ImmunoGen Reports Recent Progress and 2022 Financial Results

Launched ELAHERE™ (mirvetuximab soravtansine-gynx), the First and Only ADC Approved for Platinum-Resistant Ovarian Cancer in the US; ELAHERE Monotherapy and in Combination with Bevacizumab Included in NCCN Guidelines and Compendium

Top-Line Results from Confirmatory MIRASOL Trial Anticipated in Q2 2023; Expected to Support Full Approval of ELAHERE in the US and Expansion into Europe

Encouraging Safety and Efficacy Data from Pivekimab Sunirine Triplet in AML Presented in Oral Session at ASH 2022; Clinical Collaboration with Gilead Announced to Evaluate Pivekimab with Magrolimab in Relapsed/Refractory AML

Announced a Global, Multi-Target License and Option Agreement of ImmunoGen's ADC Technology to Vertex; ImmunoGen to Receive a $15 Million Upfront Payment and is Eligible to Receive Up to $337 Million in Potential Option Fees and Milestone Payments Plus Tiered Royalties on a Per Target Basis

Appointments of Michael Vasconcelles as Executive Vice President, Research, Development, and Medical Affairs, and Daniel Char as Chief Legal Officer, Further Strengthen Management Team

Conference Call to be Held at 8:00 a.m. ET Today

ImmunoGen, Inc. (Nasdaq: IMGN), a leader in the expanding field of antibody-drug conjugates (ADCs) for the treatment of cancer, today reviewed recent progress in the business and reported financial results for the quarter and year ended December 31, 2022.

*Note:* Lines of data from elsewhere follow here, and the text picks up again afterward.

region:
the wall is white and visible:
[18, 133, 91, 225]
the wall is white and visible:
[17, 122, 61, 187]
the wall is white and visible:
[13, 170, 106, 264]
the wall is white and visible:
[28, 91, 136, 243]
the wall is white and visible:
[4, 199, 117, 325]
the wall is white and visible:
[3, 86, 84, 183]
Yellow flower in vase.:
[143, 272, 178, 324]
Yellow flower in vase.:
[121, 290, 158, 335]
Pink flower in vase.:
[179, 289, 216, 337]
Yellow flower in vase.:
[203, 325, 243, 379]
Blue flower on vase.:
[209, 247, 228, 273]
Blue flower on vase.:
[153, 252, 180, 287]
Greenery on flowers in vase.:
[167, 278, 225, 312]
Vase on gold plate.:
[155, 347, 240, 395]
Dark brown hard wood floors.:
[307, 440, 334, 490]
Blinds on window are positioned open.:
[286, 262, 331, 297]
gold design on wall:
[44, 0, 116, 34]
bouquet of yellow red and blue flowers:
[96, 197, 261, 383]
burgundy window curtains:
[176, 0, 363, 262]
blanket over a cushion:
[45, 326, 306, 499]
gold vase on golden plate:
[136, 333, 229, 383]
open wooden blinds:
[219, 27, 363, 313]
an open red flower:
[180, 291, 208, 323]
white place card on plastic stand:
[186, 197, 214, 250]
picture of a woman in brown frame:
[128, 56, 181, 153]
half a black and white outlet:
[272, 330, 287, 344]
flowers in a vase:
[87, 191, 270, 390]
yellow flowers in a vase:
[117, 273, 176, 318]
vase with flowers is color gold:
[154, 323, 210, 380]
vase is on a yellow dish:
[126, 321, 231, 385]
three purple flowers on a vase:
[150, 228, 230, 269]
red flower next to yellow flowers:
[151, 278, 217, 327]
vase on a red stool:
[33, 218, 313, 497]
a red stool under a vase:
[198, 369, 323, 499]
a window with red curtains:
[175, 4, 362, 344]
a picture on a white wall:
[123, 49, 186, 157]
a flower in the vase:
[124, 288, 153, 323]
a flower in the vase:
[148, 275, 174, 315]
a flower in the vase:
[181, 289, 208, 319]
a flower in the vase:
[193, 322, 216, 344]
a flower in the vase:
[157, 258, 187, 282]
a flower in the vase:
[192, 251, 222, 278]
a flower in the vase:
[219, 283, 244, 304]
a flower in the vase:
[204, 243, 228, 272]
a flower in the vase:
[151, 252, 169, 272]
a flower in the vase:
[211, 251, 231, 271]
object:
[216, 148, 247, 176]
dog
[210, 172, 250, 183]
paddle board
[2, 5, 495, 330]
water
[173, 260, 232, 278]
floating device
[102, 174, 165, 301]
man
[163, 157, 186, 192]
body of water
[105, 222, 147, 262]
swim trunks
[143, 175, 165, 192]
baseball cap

“We significantly advanced the business on multiple fronts over the last 12 months, most notably with the accelerated approval and launch of ELAHERE for patients with platinum-resistant ovarian cancer,” said Mark Enyedy, ImmunoGen’s President and Chief Executive Officer. “We have seen broad and deep adoption of ELAHERE to date, with FRα testing, managed care coverage, and provider access all exceeding our expectations. Building upon this progress and in line with our goal of obtaining full approval for ELAHERE in the US and expanding into Europe, we will imminently reach the requisite number of PFS events in the confirmatory MIRASOL trial and expect to announce top-line data in the second quarter. In parallel, we are pursuing our broader development program in support of moving ELAHERE into platinum-sensitive disease and positioning ELAHERE as the combination agent of choice in ovarian cancer.”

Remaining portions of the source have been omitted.